3 of 214 comments (clear)

  1. Re:We Know Best by nine-times · · Score: 5, Insightful

    Just to explain this, for me where I really think this is an issue is not text as much as graphics. I work with graphics and often enough, the application that created the graphics is Photoshop. However, I never want to actually open the file in Photoshop unless I actually want to edit it. Why open a JPEG in photoshop when it's going to take a full minute to load?

    So I've set Preview to be the default application for viewing graphics, but still, any graphics I make in photoshop are set to open in Photoshop. If Snow Leopard is going to ignore that it was made in Photoshop and open it in Preview instead, as I've set the OS to do, that seems like a "bug fix" to me.

  2. Not the UNIX way by McDutchie · · Score: 5, Insightful

    File name extensions are definitely not the UNIX way. They are the CP/M way, copied later by DOS, then by Windows, then by UNIX graphical environments such as KDE, GNOME, and Mac OS X -- but still not by the under-the-hood UN*X running any of them; to UN*X, it's just an indiscriminate part of the filename.

    It's very, very unfortunate that Mac OS X is now reverting to the primitive CP/M way. It causes a loss of essential functionality that Mac power users have always depended on: to know that a document will always be opened in the application with which you've created it.

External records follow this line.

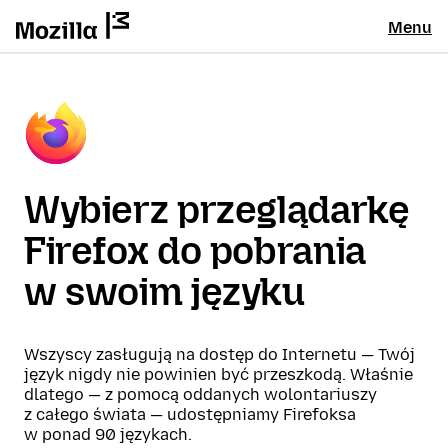
Menu
Wybierz przeglądarkę
Firefox do pobrania
w swoim języku
Wszyscy zasługują na dostęp do Internetu — Twój
język nigdy nie powinien być przeszkodą. Właśnie
dlatego — z pomocą oddanych wolontariuszy
z całego świata — udostępniamy Firefoksa
w ponad 90 językach.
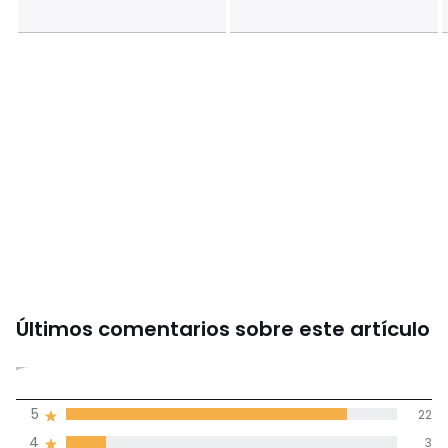
Últimos comentarios sobre este artículo
4,8
5
22
(26)
de promedio
4
3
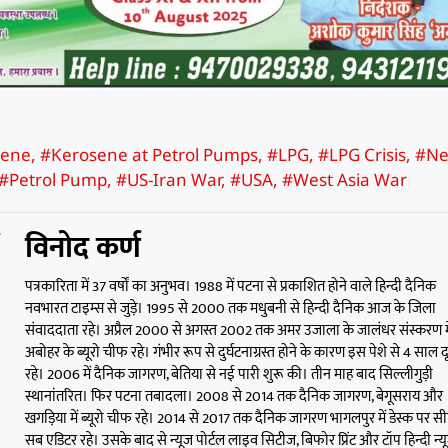
sene
,
#Kerosene at Petrol Pumps
,
#LPG
,
#LPG Crisis
,
#N
#Petrol Pump
,
#US-Iran War
,
#USA
,
#West Asia War
विनोद कर्ण
पत्रकारिता में 37 वर्षों का अनुभव। 1988 में पटना से प्रकाशित होने वाले हिन्दी दैनिक
नवभारत टाइम्स से जुड़े। 1995 से 2000 तक मधुबनी से हिन्दी दैनिक आज के जिला
संवाददाता रहे। अप्रैल 2000 से अगस्त 2002 तक अमर उजाला के जालंधर संस्करण मे
अबोहर के ब्यूरो चीफ रहे। गंभीर रूप से दुर्घटनाग्रस्त होने के कारण इस पेशे से 4 साल द
रहे। 2006 में दैनिक जागरण, बेतिया से नई पारी शुरू की। तीन माह बाद सिल्लीगुड़ी
स्थानांतरित। फिर पटना तबादला। 2008 से 2014 तक दैनिक जागरण, बेगूसराय और
खगड़िया में ब्यूरो चीफ रहे। 2014 से 2017 तक दैनिक जागरण भागलपुर में डेस्क पर स
सब एडिटर रहे। उसके बाद से न्यूज पोर्टल लाइव सिटीज, बिफोर प्रिंट और टॉप हिन्दी न्य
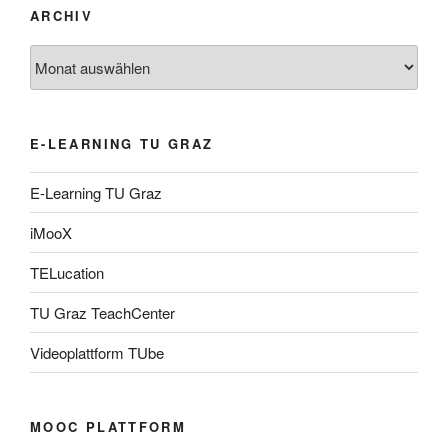
ARCHIV
Archiv
E-LEARNING TU GRAZ
E-Learning TU Graz
iMooX
TELucation
TU Graz TeachCenter
Videoplattform TUbe
MOOC PLATTFORM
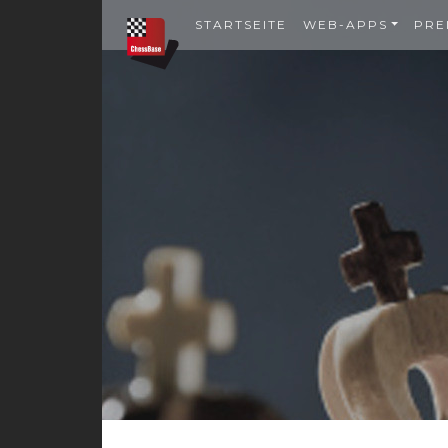
STARTSEITE
WEB-APPS
PRE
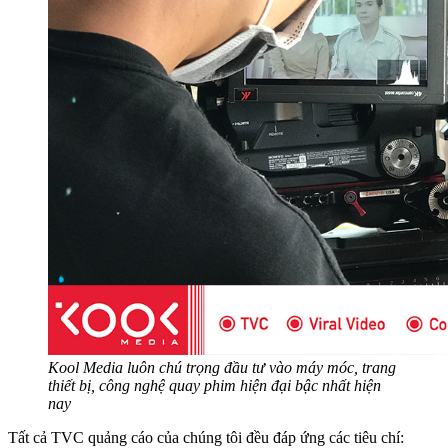
Kool Media luôn chú trọng đầu tư vào máy móc, trang
thiết bị, công nghệ quay phim hiện đại bậc nhất hiện
nay
Tất cả TVC quảng cáo của chúng tôi đều đáp ứng các tiêu chí:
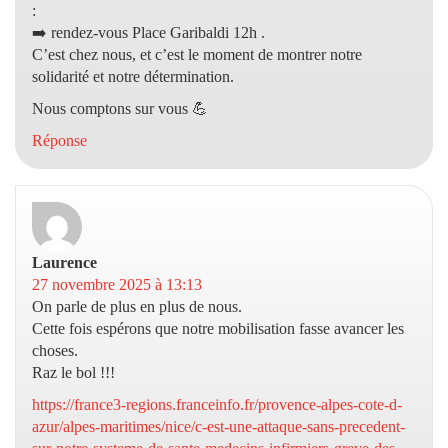
:
➡️ rendez-vous Place Garibaldi 12h .
C’est chez nous, et c’est le moment de montrer notre
solidarité et notre détermination.
Nous comptons sur vous 💪
Réponse
Laurence
dit :
27 novembre 2025 à 13:13
On parle de plus en plus de nous.
Cette fois espérons que notre mobilisation fasse avancer les
choses.
Raz le bol !!!
https://france3-regions.franceinfo.fr/provence-alpes-cote-d-
azur/alpes-maritimes/nice/c-est-une-attaque-sans-precedent-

    For me, there is less and less reason to use a Mac as Apple keeps progressively emulating Microsoft. This is yet another nail in the coffin.

  3. Re:Problem? by Mneme · · Score: 5, Insightful

    No, they were opening in QuickTime just because they were originally saved by QuickTime.

    No one ever did Get Info.

    It sounds like this previous behavior seems odd to you (since you misunderstood what happened), which supports the perspective that for most users, the behavior was odd and the change amounts to a bug fix.